The house I am staying in right now is actually an older home divided up into several. The first floor is two little shops and there are three flats upstairs. Beth and Jonathan’s looks out onto a main road in town, or around town as it were. I don’t think it’s the High Street but it’s where the buses run so I could be wrong. They have two windows in the front, one in the living room/dining room area, and the second in their bedroom. They are single paned so street noise filters in with hardly a buffer. The top middle section is stained glass. Little squares of purple and green, perfect for Beth and her love of lavender. In the center is a flower with a rather large blue center. The sunlight shines in with mottled hues. Outside, just around the corner from the main street is a sign that explains why the floors are a bit uneven and why the wardrobe door randomly squeaks open. This house was built in 1741.

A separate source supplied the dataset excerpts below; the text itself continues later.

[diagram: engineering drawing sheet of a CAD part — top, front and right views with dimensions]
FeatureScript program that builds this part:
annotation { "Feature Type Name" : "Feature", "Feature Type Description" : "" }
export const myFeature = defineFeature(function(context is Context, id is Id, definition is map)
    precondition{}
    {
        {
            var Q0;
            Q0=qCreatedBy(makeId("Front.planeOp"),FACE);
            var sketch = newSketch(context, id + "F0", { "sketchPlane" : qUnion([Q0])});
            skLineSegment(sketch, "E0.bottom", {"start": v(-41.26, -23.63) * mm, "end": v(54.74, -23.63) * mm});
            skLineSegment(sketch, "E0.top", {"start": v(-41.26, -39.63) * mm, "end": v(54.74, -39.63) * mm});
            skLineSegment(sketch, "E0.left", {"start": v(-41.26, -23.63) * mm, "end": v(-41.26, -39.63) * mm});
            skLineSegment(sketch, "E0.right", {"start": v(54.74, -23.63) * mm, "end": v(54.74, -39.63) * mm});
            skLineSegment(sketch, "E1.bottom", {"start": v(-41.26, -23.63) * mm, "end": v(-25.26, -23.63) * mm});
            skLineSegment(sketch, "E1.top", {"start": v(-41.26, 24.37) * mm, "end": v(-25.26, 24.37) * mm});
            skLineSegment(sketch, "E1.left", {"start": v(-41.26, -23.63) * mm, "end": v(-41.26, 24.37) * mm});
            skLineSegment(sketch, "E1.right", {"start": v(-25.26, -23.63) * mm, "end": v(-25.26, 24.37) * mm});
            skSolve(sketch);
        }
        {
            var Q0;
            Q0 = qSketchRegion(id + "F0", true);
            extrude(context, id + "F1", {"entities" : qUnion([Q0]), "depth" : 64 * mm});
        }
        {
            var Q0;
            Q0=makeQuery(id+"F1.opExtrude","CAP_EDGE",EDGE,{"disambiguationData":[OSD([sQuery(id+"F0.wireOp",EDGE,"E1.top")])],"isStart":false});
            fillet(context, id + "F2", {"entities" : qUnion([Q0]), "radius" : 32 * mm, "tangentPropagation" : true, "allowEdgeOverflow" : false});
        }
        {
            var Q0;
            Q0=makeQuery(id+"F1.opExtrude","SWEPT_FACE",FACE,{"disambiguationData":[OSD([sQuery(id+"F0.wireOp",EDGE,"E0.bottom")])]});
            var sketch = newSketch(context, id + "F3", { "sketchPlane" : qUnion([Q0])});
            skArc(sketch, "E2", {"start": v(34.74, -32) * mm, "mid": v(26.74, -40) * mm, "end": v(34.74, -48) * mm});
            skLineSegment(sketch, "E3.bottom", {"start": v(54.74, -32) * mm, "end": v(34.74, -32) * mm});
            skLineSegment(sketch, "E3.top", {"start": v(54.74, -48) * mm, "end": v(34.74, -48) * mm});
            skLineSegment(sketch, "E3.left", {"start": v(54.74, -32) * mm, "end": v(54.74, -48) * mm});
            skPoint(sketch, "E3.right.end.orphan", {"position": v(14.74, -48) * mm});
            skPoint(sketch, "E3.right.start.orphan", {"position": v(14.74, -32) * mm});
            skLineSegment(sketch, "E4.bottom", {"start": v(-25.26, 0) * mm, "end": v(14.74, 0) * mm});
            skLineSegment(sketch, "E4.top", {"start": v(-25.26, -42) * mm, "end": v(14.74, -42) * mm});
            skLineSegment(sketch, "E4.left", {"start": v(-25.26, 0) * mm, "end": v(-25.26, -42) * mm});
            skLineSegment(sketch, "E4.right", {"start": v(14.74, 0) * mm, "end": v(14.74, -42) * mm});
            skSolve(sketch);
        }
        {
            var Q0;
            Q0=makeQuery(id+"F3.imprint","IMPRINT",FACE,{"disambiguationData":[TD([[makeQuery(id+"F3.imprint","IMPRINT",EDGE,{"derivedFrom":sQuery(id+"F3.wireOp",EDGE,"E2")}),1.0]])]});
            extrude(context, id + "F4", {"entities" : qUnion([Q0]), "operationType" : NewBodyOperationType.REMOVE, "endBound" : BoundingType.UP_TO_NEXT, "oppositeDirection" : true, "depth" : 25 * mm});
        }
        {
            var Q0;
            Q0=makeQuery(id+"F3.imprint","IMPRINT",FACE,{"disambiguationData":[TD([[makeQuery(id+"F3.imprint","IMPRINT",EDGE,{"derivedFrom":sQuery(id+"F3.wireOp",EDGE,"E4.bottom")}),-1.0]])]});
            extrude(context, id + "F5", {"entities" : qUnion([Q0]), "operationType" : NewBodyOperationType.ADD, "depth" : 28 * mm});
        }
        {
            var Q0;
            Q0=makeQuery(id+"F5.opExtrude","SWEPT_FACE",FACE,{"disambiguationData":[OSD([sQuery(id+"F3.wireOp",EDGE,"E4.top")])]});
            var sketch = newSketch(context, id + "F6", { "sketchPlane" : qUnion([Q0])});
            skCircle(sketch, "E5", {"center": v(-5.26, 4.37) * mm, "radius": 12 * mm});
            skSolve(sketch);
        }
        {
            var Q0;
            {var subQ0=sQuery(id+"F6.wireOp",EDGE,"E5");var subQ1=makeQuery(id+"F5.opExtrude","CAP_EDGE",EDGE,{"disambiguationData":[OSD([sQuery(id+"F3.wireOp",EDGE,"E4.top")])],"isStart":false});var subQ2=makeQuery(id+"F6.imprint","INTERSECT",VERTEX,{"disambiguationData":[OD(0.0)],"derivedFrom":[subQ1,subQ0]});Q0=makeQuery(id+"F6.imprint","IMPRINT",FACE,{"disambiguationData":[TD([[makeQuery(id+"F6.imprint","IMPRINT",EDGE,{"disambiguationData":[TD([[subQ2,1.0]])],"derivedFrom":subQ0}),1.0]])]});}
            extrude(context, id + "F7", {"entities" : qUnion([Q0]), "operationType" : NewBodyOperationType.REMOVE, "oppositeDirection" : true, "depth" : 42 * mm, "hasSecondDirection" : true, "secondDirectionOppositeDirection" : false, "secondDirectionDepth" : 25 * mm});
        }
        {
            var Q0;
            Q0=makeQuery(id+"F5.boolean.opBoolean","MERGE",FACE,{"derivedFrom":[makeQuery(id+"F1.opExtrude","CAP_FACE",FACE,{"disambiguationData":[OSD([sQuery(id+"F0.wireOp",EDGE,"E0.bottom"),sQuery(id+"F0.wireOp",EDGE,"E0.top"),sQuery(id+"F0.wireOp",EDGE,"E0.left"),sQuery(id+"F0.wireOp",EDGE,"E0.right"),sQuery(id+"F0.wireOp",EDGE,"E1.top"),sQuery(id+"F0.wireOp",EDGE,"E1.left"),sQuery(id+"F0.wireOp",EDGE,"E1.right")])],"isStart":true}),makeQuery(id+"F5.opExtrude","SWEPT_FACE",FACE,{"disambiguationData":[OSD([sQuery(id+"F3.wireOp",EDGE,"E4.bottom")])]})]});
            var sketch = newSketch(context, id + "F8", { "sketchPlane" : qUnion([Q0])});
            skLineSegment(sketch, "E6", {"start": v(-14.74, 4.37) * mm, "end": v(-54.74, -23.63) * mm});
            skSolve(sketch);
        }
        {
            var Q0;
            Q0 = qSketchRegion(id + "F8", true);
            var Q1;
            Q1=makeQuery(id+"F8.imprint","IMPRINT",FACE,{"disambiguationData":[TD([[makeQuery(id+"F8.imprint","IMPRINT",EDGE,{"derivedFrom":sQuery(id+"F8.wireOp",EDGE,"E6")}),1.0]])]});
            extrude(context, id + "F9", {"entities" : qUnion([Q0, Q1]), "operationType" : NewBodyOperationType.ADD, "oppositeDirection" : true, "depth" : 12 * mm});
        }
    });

I am sleeping in a house that is older than my state. John Welsey might have seen this house when he traveled through Cantebury and preached at the church where Beth now works. I could be living in a museum, except that Jonathan is testing out his new hi-def tele by watching a few scenes from Lord of the Rings. Theodin shouting a viking chant to urge the Riders of Rohan onward to a day of glorious war isn’t exactly in line with 1741 lifestyles…

Today we went to the ruins of a church by the seaside. It was quite lovely walking along the shore of the North Sea, wading in almost up to our knees and giggling as we slipped in our flip flops through salty sand. And we found our way down to Reculver which is mostly gone, but the front towers remain. They’ve been kept up as a sign to ships. Far out in the distant waves was a great wind farm. The massive white pilars with their rotating turbines are anchored by huge cement pylons. The group of about 30 windmills supplies 100,000 homes in Kent with their electrical needs. It was amazing to be on a seashore, our hair blown wildly by the stiff breeze, feeling very much like I should be in a Jane Austen novel, wearing a white dress–and yet there were windmills floating in the Northern Sea beyond the old church.

And tomorrow I come home to more wide open spaces (but lacking a seaside). Mm. Let’s hope my smuggling goes smoothly and the recylced plane air isn’t too dry.